И то же заклинание— «Скорей! Скорей…» — она повторила, вбежав как-то без звонка, веселым зимним днем, в своей пушистой малиновой шубке и меховом капоре, похожая на плюшевого медвежонка. Внизу, в такси, ее ожидал жених другой — молодой, но уже знаменитый актер из Лейкома:

— Я сказала, что мне нужно срочно забежать к подружке…

Собственно, так оно и было: союз подружек.

И делилась она с ним своимм маленькими тайнами, словно с подружкой — с тем свободным бесстыдством, какое только возможно в щебечущих исповедях между женщинами. Рассказывала и о том, почему именно так привыкла завершать свой сексуальный сеанс. Школой любви для нее стал темный подъезд, лестничная площадка, где она занимала единственную удобную позицию — спиной к партнеру, упираясь руками в подоконник.

Алексею Николаевичу достаточно было провести с ней часок-другой, насладиться, пресытиться, почувствовать, что она уже надоедает ему — своей необязательной болтовней, желанием, чтобы ее непременно занимали, смутной женской дебильностью, которую (в отличие от защищенных воспитанием и интеллигентской словесной бижутерией) не умела скрывать и которая и привлекала, и отталкивала. Однако через день-два он снова и жадно хотел ее, названивал, напоминал о себе, а когда антракты удлинялись и Зойка исчезала на неделю, просил остаться, переночевать, но всегда получал отказ: «Что скажет мама!» И так жалел, когда во время очередного блицвизита Зойка между прочим сказала:

— Вчера до трех ночи ездила на тачке… И все названивала тебе… А тебя не было…

— Глупенькая, — отвечал он. — Да ведь я на ночь телефон отключаю… Ты же знаешь… Могла бы и приехать…

— Ну вот еще! Я припилю, а ты кого-нибудь пучишь!

Она сидела на видавшей виды арабской тахте, совершенно обворожительная — в ситцевом китайском халатике, поджав голые ноги, и с наслаждением выдувала ароматные пузыри.

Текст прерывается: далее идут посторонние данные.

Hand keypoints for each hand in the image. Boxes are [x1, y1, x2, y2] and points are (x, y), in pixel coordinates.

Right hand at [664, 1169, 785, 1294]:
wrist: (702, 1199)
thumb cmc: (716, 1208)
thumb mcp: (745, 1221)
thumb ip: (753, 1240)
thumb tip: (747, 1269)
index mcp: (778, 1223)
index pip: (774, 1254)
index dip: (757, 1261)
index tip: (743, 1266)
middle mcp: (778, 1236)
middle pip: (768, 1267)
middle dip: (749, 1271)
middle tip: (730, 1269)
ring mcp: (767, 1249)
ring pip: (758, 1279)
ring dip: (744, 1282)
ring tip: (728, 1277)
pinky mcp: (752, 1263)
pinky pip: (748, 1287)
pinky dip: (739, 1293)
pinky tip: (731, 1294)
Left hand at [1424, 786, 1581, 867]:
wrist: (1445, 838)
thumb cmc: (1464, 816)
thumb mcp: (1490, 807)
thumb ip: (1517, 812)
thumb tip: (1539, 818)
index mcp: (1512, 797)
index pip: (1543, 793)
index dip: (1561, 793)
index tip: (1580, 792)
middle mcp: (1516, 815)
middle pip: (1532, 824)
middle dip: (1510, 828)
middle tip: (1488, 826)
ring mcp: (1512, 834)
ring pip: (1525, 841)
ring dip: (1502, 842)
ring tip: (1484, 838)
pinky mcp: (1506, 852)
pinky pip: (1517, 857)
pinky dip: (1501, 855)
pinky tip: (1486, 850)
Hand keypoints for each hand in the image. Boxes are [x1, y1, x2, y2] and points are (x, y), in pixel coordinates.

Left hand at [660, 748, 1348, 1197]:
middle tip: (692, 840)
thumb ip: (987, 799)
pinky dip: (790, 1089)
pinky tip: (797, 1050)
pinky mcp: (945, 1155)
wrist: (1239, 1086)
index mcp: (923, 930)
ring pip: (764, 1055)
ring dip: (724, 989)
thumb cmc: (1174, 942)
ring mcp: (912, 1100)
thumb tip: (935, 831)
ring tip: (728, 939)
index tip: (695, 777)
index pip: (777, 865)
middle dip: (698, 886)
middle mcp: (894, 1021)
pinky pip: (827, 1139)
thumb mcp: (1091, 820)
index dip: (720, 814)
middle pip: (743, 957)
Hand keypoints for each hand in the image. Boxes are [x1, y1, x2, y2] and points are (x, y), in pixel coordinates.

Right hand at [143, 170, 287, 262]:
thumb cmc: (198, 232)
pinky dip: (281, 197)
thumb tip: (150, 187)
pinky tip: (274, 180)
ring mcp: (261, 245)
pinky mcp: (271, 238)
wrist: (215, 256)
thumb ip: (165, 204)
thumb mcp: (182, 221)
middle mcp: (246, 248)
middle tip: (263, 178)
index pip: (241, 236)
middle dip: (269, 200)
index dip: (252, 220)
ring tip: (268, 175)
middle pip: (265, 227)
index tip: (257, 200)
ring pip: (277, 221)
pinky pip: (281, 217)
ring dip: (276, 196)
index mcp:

Алексей Николаевич только что вернулся из Польши и привез ей незамысловатые презенты: этот хлопчатый халатик, домашние, опушенные черным мехом туфли, несколько дисков ее музыки и огромную, на сто упаковок, коробку жевательной резинки (Таможенники даже привязались в Шереметьево, не спекулянт ли он, но слишком серьезные бумаги мог показать Алексей Николаевич).

Это была одна из самых счастливых его поездок.

5

Его пригласила богатая организация светских католиков — ПАКС, сотрудничавшая с коммунистами. Поговаривали, что ее основатель, офицер Армии Крайовой Болеслав Пясецкий, арестованный русскими в 1945 году, имел в варшавской тюрьме долгую беседу с самим Серовым, заместителем Берии. Недруги даже утверждали, будто он выдал тогда скрывавшихся в подполье членов правительства старой Польши. Как бы то ни было, Пясецкий оказался на свободе, объединил лояльных к новой власти католиков, учредил свои газеты и журналы, создал сеть церковных магазинов, а главное, сформировал по всей стране отделения ПАКСа и добивался создания своей телевизионной студии. Идейно ПАКС противостоял популярнейшему в Польше кардиналу Вышинскому и его правой руке — Войтыле.